Confidence, consistency, and brevity have proven to be highly crucial to me. My prompt is straightforward and brief:
“Hello, class.” I hope everyone is having a wonderful morning. “Are you ready for our meditation?” says the narrator. (There is a little pause.) “Now, everyone, please select a comfortable seat, roll your shoulders slowly, sit up straight, fold your hands in front of you on your desk, and place both feet flat on the floor.” Let’s take a deep breath in via our nose, hold it for a count of one, two, three, and then exhale through our mouth. Deep inhale, hold for a count of 1, 2, 3, exhale, and gently close your eyes. For a few minutes, try to relax and clear your thoughts.”
After a few minutes, I calmly and softly stopped the meditation by saying, “Thank you.” Set aside five minutes at the start of each session once you’ve developed your prompt and agreed on a start date.
3.) Students Who Are Inspired
Explain to the class on the first day that they would be conducting a brief quiet meditation every day and that there is a growing body of evidence that meditation may be an effective tool for combating stress and improving focus. Share studies on the science of meditation, particularly how it relaxes the central nervous system and promotes oxygenation, which may be beneficial to kids right away.
Meditation is an excellent technique to reduce stress and anxiety, enhance concentration and attention, and even help pupils better control their emotions, according to research.
So that students have materials at their fingertips, I built a folder in my Google Classroom where I share these articles, as well as a brief primer. This appears to be especially crucial for high school students, who appear to be considerably more willing to adopt this technique if they can see proof that it works. That first day, meditate to demonstrate the technique.

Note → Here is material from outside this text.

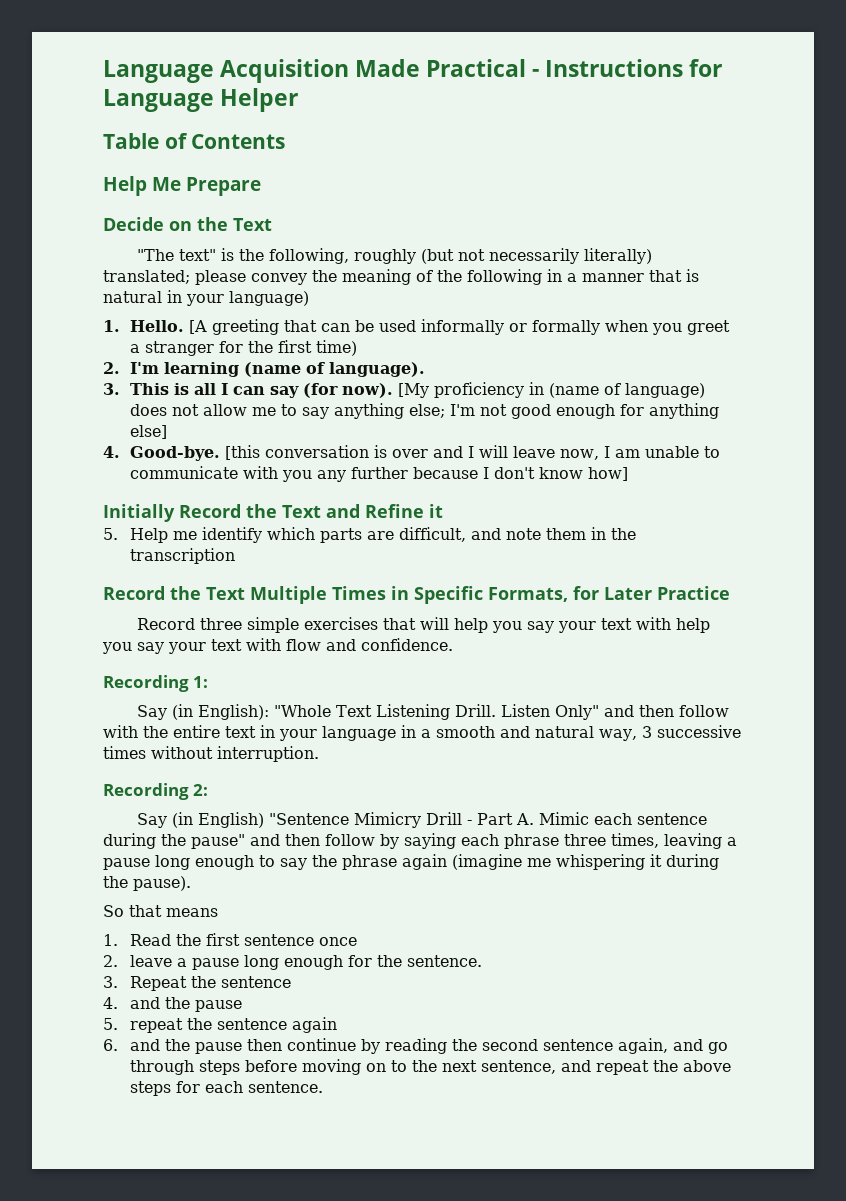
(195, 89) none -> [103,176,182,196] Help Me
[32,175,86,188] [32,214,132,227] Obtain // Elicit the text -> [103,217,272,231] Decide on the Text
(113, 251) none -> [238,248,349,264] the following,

4.) Every Day, Practice And Reflect
Encourage kids to broaden their practice and share their experiences as the school year develops. Students should read and reply to articles on this topic. Solicit their help in teaching other pupils how to meditate and reflect on their practice.
This little, easy technique has the potential to make a big impact on any classroom. I’ve discovered that the peaceful, quiet period following meditation is ideally suited for honest dialogue in the decade that I’ve been meditating with my classes. It helps me connect with my pupils and create the tone for my lesson.
Meditation, like most things we do in school and life, improves with practice. Consistency is key, so make meditation a part of your classroom’s daily routine.
About the article
Meditation is an excellent technique to reduce stress and anxiety, enhance concentration and attention, and even assist pupils in better controlling their emotions, according to research. In this article, we discussed how to introduce meditation to the high school classroom.